As of Wednesday afternoon, negotiations to resolve the impending crisis were underway in Washington, D.C.
If all goes well, and Congress reaches an agreement before X-Day, it would solve the immediate problem, but analysts at Fitch Ratings warned last month that the reprieve will be temporary.
Nothing, barring a change in American politics, would prevent the same kind of standoff from happening again.
DEBT CEILING 101
What’s different this time?
The United States has had government shutdowns before — for example, the 35-day partial shutdown from December 2018 through January 2019 was the longest on record — but those were driven by Congress’ failure to allocate money.
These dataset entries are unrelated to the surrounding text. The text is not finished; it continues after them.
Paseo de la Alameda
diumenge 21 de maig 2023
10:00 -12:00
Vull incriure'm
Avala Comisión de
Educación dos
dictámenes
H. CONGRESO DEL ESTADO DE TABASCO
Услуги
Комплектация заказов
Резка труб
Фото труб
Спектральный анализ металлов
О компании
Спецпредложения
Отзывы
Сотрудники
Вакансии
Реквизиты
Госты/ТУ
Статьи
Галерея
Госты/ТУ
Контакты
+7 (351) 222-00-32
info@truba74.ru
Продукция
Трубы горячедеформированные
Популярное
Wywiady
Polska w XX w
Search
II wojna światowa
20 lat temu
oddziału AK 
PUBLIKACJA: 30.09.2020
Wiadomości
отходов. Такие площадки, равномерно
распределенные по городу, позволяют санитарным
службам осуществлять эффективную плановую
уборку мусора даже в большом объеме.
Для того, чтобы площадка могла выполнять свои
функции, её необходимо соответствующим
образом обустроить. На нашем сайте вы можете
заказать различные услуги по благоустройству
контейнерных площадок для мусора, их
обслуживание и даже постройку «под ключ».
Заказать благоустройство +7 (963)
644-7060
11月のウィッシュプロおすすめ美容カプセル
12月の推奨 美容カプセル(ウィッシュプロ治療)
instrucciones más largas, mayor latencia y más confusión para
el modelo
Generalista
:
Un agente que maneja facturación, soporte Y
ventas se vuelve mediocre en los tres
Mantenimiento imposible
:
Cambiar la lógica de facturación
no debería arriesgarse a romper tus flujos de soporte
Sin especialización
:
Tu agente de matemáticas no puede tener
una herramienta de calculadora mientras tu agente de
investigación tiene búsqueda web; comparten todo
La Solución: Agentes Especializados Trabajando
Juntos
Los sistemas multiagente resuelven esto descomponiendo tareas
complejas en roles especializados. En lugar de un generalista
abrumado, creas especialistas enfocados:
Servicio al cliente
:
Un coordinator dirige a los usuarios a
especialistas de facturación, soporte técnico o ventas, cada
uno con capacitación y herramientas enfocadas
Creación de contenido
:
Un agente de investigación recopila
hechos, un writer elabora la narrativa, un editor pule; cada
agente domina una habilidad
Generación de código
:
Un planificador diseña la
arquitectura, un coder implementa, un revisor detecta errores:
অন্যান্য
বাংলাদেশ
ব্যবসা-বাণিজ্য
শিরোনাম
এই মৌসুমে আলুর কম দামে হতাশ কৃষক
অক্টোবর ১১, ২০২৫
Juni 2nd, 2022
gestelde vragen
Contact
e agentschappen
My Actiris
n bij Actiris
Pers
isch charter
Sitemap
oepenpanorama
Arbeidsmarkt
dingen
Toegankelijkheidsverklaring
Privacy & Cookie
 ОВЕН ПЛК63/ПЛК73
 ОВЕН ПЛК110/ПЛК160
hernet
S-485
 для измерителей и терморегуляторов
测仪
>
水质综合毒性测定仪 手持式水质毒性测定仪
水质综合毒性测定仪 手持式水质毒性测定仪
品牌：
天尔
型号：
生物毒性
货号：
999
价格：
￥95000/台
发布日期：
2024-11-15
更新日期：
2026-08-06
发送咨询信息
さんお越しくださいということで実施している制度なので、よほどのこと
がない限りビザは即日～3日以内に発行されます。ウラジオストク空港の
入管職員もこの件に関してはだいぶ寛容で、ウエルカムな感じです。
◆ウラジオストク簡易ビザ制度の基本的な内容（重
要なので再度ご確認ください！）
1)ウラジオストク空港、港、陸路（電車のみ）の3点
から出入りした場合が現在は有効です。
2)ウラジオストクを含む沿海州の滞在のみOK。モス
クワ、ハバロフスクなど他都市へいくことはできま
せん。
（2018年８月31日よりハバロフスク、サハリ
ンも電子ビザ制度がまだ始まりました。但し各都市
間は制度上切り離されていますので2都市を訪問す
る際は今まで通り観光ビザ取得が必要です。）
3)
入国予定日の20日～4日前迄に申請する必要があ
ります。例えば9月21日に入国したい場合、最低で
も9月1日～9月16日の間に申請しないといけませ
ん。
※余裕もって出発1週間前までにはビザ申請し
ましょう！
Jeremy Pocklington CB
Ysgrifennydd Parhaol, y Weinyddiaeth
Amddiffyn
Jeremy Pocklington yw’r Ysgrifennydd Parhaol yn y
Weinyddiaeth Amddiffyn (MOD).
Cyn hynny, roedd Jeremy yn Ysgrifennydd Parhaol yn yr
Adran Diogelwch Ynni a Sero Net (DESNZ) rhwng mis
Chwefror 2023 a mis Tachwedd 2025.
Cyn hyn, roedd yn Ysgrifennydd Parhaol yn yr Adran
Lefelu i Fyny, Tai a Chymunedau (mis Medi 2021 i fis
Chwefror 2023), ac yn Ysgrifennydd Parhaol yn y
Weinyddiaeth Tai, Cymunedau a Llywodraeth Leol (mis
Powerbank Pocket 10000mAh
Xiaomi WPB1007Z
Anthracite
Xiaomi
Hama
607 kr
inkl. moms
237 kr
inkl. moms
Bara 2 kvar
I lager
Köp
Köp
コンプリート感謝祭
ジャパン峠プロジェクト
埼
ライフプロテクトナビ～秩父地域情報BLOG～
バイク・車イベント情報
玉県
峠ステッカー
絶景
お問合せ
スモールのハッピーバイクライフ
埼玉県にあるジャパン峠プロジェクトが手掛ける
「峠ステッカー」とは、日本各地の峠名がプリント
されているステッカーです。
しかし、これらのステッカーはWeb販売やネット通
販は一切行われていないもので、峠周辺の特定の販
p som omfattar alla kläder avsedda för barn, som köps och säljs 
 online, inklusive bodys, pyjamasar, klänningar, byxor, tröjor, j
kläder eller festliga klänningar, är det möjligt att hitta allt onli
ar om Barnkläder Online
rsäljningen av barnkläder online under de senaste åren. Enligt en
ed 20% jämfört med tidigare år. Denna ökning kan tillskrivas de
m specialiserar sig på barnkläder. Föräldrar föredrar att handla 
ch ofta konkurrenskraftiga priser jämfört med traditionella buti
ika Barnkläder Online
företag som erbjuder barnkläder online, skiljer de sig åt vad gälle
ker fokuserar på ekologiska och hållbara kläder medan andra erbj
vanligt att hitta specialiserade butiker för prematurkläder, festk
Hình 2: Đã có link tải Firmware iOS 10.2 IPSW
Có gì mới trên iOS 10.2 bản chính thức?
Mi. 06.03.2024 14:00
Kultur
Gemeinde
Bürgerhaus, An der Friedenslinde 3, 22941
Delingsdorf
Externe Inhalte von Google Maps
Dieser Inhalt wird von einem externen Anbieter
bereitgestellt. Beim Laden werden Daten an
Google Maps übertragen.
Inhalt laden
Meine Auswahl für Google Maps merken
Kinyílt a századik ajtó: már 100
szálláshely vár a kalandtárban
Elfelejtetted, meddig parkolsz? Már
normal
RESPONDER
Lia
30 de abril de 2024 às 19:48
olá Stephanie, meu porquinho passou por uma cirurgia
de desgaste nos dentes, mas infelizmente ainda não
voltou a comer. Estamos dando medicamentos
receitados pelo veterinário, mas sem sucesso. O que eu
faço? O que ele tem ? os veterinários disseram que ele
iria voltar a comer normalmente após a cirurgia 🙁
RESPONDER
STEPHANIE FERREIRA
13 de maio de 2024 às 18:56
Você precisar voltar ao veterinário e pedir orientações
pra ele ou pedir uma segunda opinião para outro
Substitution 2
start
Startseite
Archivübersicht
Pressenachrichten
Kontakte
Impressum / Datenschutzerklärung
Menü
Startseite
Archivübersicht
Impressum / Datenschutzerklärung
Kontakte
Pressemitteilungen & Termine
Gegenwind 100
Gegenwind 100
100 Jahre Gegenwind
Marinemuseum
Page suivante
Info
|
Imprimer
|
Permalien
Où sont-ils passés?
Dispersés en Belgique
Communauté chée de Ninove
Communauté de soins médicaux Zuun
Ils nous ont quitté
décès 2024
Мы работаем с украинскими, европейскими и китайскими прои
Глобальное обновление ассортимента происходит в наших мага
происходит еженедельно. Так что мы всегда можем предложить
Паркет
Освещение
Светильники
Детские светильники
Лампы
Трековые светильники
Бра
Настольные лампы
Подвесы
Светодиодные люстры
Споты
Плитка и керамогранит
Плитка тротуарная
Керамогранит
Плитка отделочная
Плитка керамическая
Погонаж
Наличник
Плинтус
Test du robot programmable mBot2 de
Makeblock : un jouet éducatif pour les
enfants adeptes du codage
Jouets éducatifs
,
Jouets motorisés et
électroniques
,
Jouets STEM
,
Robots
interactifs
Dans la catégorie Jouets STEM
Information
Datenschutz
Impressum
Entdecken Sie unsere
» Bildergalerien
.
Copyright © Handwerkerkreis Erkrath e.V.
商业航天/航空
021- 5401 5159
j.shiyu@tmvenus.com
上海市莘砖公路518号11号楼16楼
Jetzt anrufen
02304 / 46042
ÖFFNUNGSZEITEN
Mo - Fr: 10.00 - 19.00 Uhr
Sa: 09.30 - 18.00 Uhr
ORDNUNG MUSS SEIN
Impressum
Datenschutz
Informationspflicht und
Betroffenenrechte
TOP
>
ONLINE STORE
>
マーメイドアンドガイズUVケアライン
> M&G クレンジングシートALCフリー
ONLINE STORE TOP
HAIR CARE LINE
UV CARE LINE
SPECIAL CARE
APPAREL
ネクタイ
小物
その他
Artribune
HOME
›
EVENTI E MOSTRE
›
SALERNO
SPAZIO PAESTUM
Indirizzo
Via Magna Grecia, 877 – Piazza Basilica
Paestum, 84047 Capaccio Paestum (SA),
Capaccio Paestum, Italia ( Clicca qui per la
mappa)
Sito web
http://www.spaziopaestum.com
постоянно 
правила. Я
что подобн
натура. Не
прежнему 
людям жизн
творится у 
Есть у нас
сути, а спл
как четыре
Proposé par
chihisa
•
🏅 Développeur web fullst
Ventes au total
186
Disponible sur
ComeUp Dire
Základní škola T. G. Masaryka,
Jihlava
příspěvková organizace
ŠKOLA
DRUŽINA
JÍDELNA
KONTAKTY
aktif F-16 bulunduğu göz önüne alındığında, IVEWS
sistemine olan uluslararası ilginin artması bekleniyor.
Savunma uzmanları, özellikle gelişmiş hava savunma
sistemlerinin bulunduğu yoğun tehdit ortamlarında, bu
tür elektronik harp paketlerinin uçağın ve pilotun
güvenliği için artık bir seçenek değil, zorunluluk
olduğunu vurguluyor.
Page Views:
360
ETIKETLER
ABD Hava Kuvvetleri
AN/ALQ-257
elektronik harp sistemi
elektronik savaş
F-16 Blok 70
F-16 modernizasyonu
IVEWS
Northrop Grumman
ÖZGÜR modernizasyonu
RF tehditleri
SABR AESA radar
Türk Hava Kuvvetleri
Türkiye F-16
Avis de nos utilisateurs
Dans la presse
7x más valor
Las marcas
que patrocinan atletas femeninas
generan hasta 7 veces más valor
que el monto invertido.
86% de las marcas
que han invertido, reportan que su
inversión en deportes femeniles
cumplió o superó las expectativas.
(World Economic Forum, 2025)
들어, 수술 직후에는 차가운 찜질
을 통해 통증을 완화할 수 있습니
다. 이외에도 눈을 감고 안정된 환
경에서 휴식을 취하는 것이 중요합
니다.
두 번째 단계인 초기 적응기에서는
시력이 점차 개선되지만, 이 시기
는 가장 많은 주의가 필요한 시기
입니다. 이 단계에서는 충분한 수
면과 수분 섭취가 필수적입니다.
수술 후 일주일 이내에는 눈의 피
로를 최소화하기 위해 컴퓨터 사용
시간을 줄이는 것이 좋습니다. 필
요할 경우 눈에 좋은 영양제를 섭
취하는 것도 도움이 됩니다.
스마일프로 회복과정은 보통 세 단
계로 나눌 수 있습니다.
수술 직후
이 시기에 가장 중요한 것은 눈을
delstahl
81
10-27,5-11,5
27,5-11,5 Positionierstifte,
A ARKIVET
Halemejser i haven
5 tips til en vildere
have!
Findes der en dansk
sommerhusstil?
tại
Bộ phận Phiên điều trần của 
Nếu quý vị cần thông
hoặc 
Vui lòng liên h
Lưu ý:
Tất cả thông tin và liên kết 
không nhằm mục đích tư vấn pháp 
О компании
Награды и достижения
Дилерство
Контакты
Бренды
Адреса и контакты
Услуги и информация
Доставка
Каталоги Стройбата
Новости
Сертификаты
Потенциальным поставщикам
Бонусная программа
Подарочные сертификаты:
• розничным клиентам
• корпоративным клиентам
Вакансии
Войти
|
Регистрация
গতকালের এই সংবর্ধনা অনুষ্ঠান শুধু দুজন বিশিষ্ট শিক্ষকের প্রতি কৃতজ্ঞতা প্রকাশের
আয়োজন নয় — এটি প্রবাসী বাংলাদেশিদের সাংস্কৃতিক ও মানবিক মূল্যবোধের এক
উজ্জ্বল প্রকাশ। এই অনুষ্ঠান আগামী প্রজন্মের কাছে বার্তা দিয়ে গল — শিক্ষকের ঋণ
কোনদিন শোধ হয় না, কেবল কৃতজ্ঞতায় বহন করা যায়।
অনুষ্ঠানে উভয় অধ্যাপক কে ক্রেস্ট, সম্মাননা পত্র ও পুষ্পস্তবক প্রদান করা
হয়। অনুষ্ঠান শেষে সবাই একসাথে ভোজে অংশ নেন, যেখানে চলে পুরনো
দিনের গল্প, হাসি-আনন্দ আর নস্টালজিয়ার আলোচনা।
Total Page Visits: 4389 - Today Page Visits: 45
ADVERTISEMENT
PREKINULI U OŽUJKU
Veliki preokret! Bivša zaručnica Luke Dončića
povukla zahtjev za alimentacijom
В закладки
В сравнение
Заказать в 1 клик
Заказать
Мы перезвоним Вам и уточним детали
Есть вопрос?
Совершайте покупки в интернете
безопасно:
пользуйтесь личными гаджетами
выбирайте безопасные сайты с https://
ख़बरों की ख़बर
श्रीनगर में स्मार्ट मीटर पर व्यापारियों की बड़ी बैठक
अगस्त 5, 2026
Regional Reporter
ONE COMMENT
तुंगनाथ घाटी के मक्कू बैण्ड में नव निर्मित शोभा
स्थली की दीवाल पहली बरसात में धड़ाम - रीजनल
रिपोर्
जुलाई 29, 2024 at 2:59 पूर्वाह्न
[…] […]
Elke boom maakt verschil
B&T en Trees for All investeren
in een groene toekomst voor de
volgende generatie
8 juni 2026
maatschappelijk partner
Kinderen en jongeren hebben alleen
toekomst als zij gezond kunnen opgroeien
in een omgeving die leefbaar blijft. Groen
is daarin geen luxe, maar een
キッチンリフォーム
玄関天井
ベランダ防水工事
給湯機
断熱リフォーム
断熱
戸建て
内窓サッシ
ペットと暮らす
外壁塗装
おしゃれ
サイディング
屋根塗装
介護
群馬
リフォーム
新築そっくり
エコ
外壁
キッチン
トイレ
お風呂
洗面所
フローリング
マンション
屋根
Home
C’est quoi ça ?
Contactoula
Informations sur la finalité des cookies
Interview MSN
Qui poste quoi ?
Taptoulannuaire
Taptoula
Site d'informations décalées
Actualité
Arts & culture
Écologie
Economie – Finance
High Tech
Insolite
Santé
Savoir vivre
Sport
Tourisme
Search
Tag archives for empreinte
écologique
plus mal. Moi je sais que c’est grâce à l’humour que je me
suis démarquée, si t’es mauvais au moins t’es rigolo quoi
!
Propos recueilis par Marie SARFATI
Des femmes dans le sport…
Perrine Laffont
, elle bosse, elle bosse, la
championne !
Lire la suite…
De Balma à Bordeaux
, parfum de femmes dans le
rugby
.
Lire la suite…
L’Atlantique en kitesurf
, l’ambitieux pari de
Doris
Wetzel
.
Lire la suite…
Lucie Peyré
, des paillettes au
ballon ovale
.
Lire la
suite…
This time, it’s about having no money to allocate.
The United States may soon be unable to borrow money because of a congressionally mandated limit called the debt ceiling. If the federal government can’t borrow money, it can’t pay back older loans, meaning it would be in default — something that hasn’t happened since the War of 1812.
The United States is a far bigger part of the global economy now, and American bonds are a key part of that global system. Analysts have said default could harm — or destroy — America’s central position in that system, causing a global recession or depression.
What is the debt ceiling?
It’s a politically dictated limit on how much money the federal government can borrow to pay for operations, including things like the salaries of federal employees, Social Security, the U.S. military — and the interest on bonds it sold previously to cover prior borrowing.
The modern ceiling has been in place since the 1930s (a prior version was created during World War I) and right now stands at $31.4 trillion. Officially, the federal government passed the ceiling in January, but “extraordinary measures” — to use the Treasury Department’s term — have kept the federal government running since then.
Why is it an issue now?
Those extraordinary measures are about to hit their limit.
Congress regularly (if begrudgingly) votes to raise the ceiling, but Republicans in the U.S. House are now demanding strict cuts to services in exchange for their votes. Because Republicans control a majority of seats in the House, the ceiling can’t be raised without their approval.
Democrats, who control the Senate, are unwilling to agree to those cuts, and President Joe Biden has been negotiating with the House’s majority leader and other key members of Congress to try to find a solution.